MacBook Pro M2 Max 96gb macOS 13.3 tensorflow-macos 2.9.0 tensorflow-metal 0.5.0
Repro Code:
from transformers import AutoTokenizer, TFDistilBertForSequenceClassification
from datasets import load_dataset
import tqdm
imdb = load_dataset('imdb')
sentences = imdb['train']['text'][:500]
tokenizer = AutoTokenizer.from_pretrained("distilbert-base-cased")
model = TFDistilBertForSequenceClassification.from_pretrained('distilbert-base-cased')
for i, sentence in tqdm(enumerate(sentences)):
inputs = tokenizer(sentence, truncation=True, return_tensors='tf')
output = model(inputs).logits
pred = np.argmax(output.numpy(), axis=1)
if i % 100 == 0:
print(f"len(input_ids): {inputs['input_ids'].shape[-1]}")

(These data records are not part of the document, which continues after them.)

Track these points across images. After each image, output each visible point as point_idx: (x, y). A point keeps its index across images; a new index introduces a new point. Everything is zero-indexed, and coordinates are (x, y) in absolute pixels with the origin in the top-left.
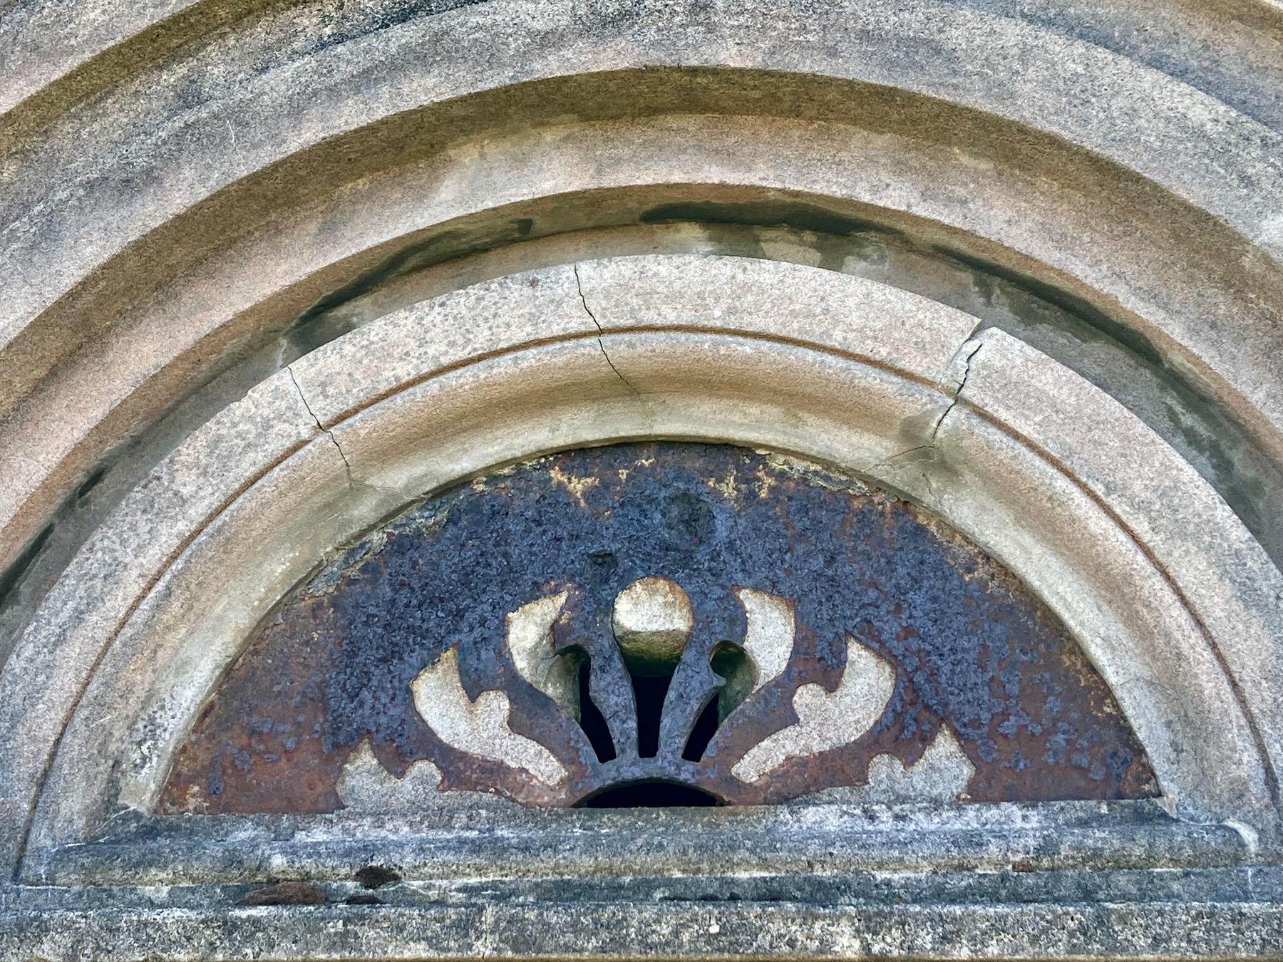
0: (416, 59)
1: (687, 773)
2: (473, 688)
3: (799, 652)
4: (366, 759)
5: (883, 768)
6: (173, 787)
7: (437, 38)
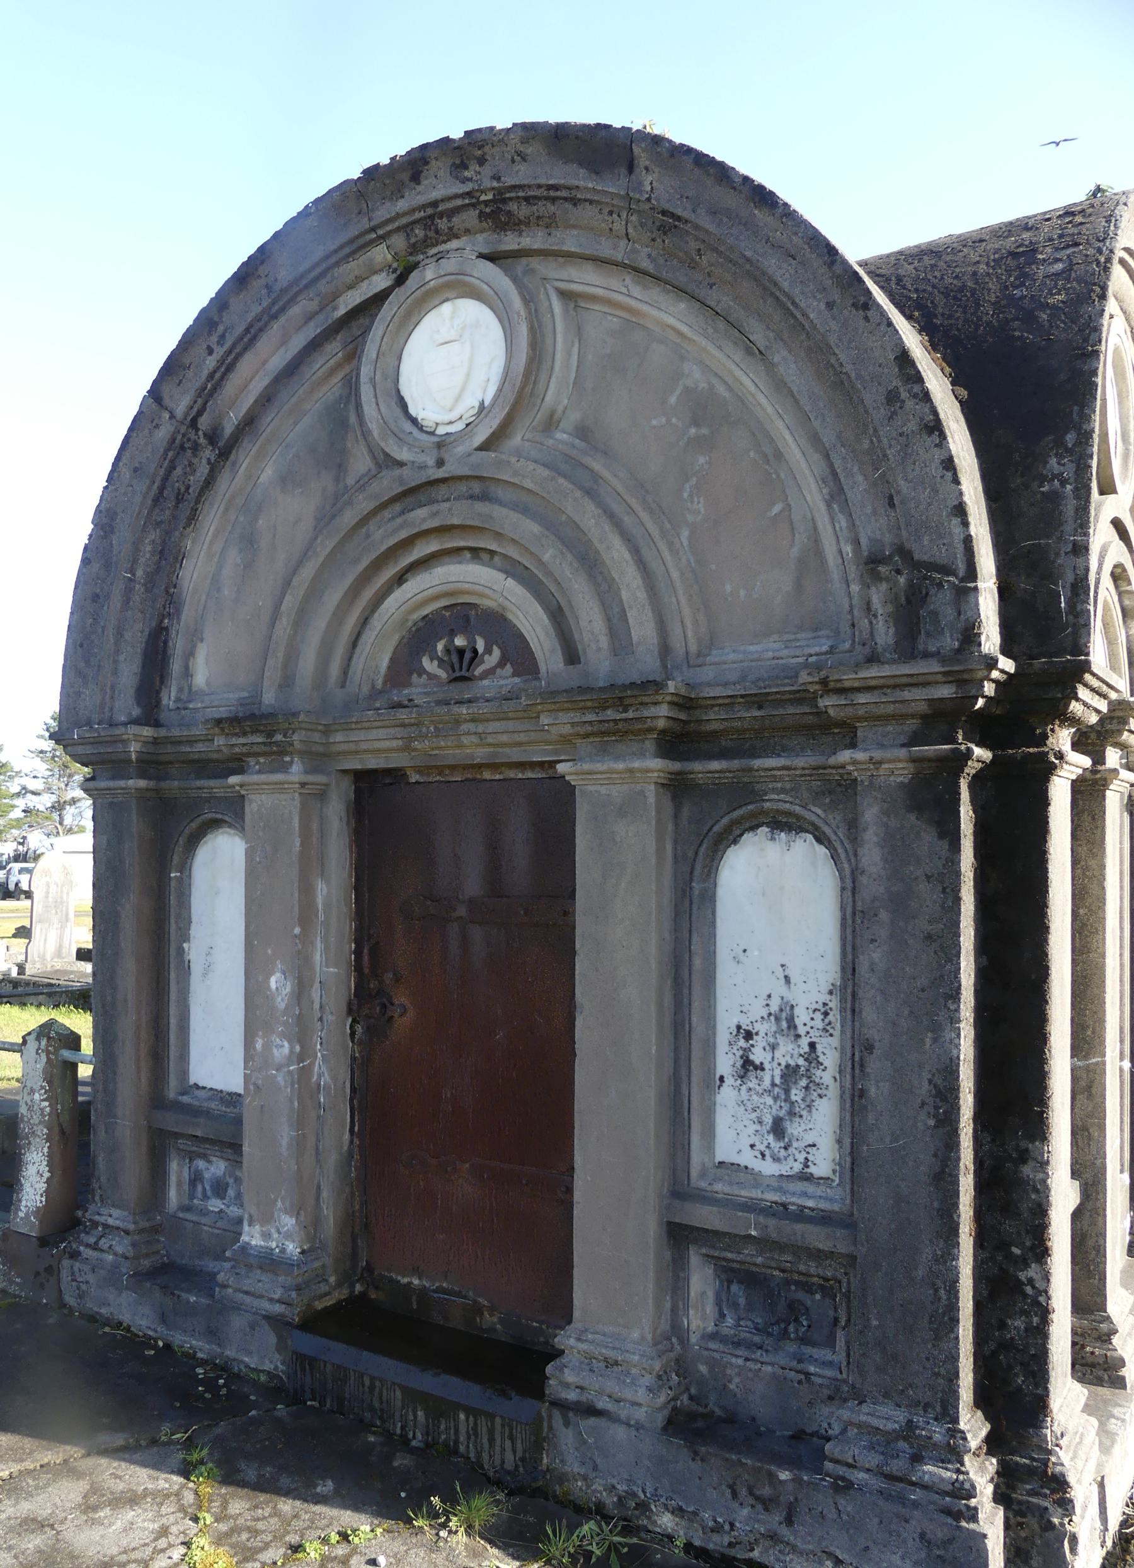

It comes excruciating slow after about 300-400th record. It even dropped below 2% (smaller than that Window Server proc). Here are the prints:
Metal device set to: Apple M2 Max
systemMemory: 96.00 GB
maxCacheSize: 36.00 GB
3it [00:00, 10.87it/s]
len(input_ids): 391
101it [00:13, 6.38it/s]
len(input_ids): 215
201it [00:34, 4.78it/s]
len(input_ids): 237
301it [00:55, 4.26it/s]
len(input_ids): 256
401it [01:54, 1.12it/s]
len(input_ids): 55
500it [03:40, 2.27it/s]
I am aware this loop looks wrong:
- Use batches for GPU
- Use CPU if you want to do it one at a time.
But it is still unsettling to observe the GPU utilization decay 'cos I don’t think this happens on colab (or just linux with CUDA). So it has something to do with Apple Meta Silicon.
Just wonder what could the root cause be. If a bug is indeed lurking around, this may rear its head on me when I do longer bigger real training.